Wow, what a way to sum up such an topic! Thanks.

------
plafl
I think the reason big companies will ask more often for a degree is that they
are more risk averse. More exactly the people working there are more risk
averse and hiring someone without a degree would require some explanation
since it's not common practice. Also people sometimes need to hire for roles
they don't know much about and having a degree provides some kind of assurance
about the candidate's knowledge. It's true you can be better at doing your
work without a degree but the article makes it sound like it's a bonus, which
is not, at least to my eyes. BigCo doesn't care that you are going to stay
there for years, most probably it would prefer higher rotation rates.

------
Delmania
Well, I sometimes wonder about this. I have a Master's Degree in Computer
Science from RIT, and I despise working at BigCos. I spent a decade doing "cog
development" and I learned I hated it. It was boring, stifling, draining, and
unfulfilling. Perhaps the 2 most exciting times in my career were when I was
working for 2 startups, when we were building news systems, putting in our own
processes, and solving interesting problems.

....

● Requirement A:
Answer these questions from the forum thread:
(i) According to plafl, what are the people working at big companies more of?
(ii) What degree does Delmania hold, and from where?
(iii) How long did Delmania spend doing "cog development"?
● Requirement B: Transcribe the forum thread from "Wow, what a" up to and including "higher rotation rates.".
Rely on the forum thread alone.

● Saved entries:
....

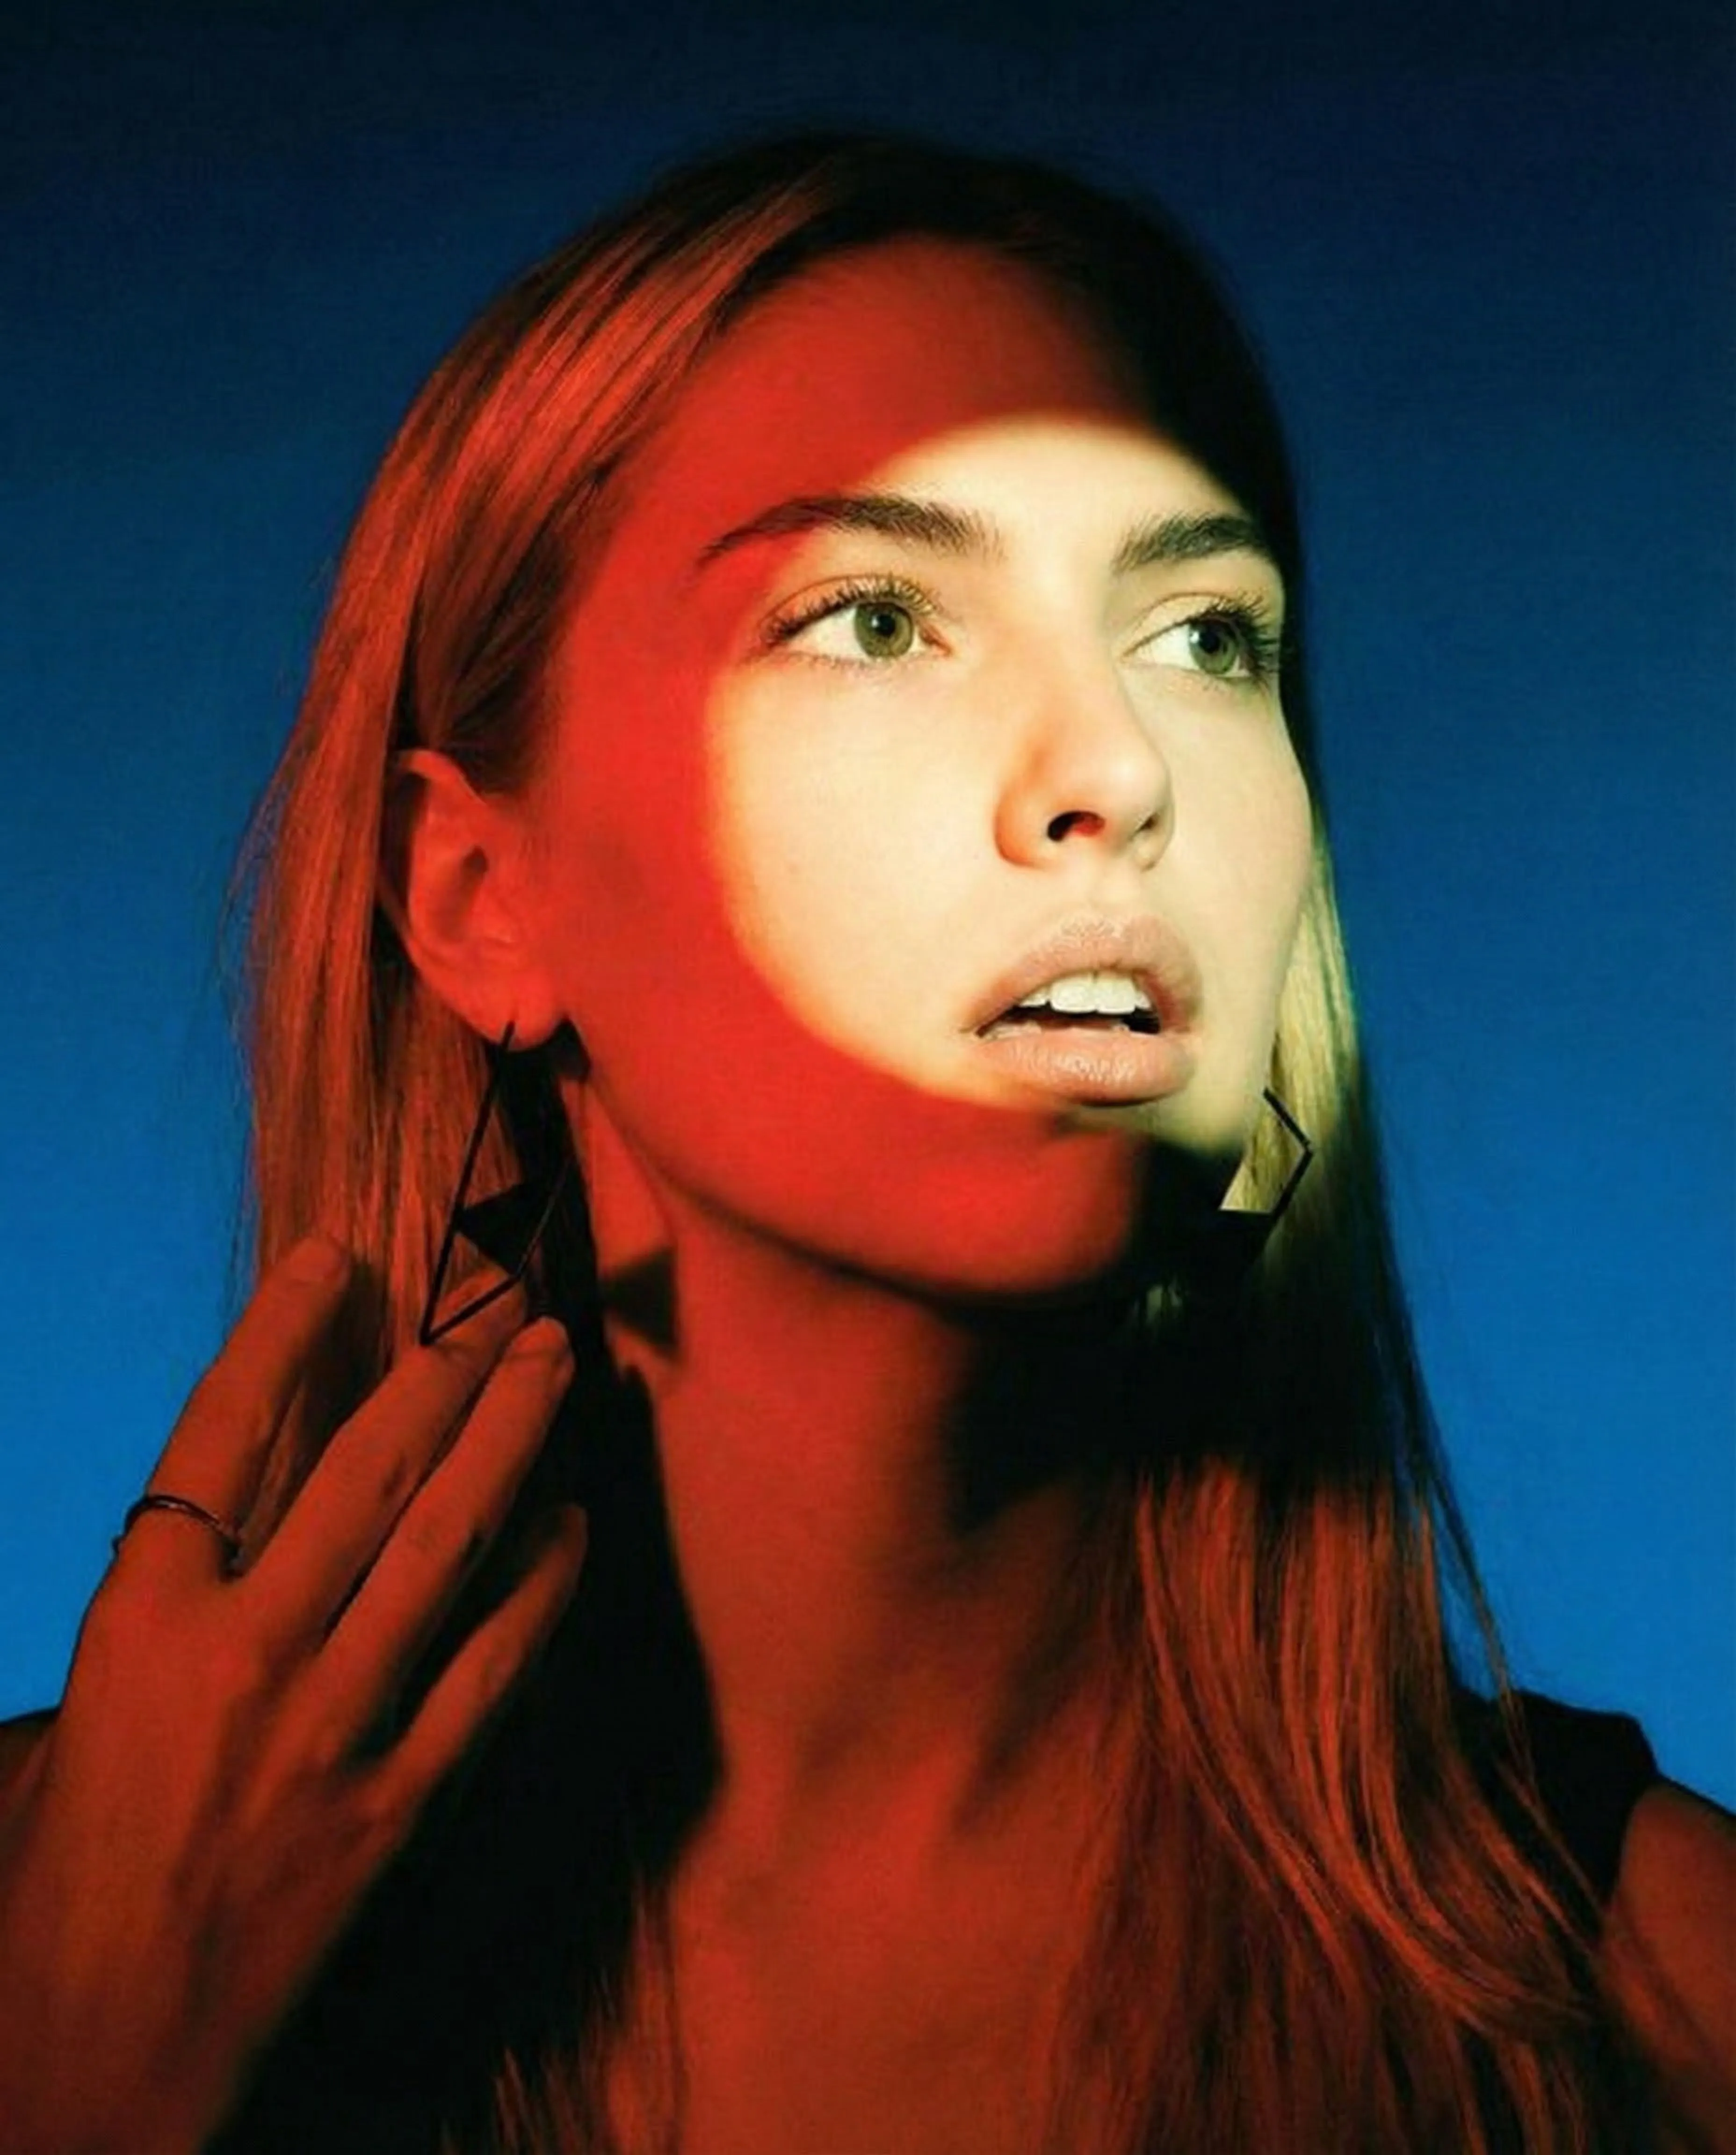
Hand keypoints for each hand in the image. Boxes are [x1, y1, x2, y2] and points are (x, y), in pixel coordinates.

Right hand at [0, 1234, 586, 2154]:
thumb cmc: (39, 1903)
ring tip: (557, 1368)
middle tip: (503, 1309)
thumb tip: (197, 1557)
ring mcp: (332, 1731)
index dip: (280, 1334)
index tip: (338, 1258)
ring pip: (446, 1549)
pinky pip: (490, 1671)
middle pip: (363, 1475)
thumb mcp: (51, 1739)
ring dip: (511, 1445)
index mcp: (141, 1631)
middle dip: (444, 1377)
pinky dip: (540, 1591)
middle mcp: (246, 1660)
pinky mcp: (394, 1804)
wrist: (88, 2068)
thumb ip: (136, 1638)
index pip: (218, 1439)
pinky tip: (573, 1527)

....

● Exercise answer A:
(i) Risk averse.
(ii) A Master's Degree in Computer Science from RIT.
(iii) A decade.

● Exercise answer B:
Wow, what a way to sum up such an topic! Thanks.

------
plafl
I think the reason big companies will ask more often for a degree is that they
are more risk averse. More exactly the people working there are more risk
averse and hiring someone without a degree would require some explanation
since it's not common practice. Also people sometimes need to hire for roles
they don't know much about and having a degree provides some kind of assurance
about the candidate's knowledge. It's true you can be better at doing your
work without a degree but the article makes it sound like it's a bonus, which
is not, at least to my eyes. BigCo doesn't care that you are going to stay
there for years, most probably it would prefer higher rotation rates.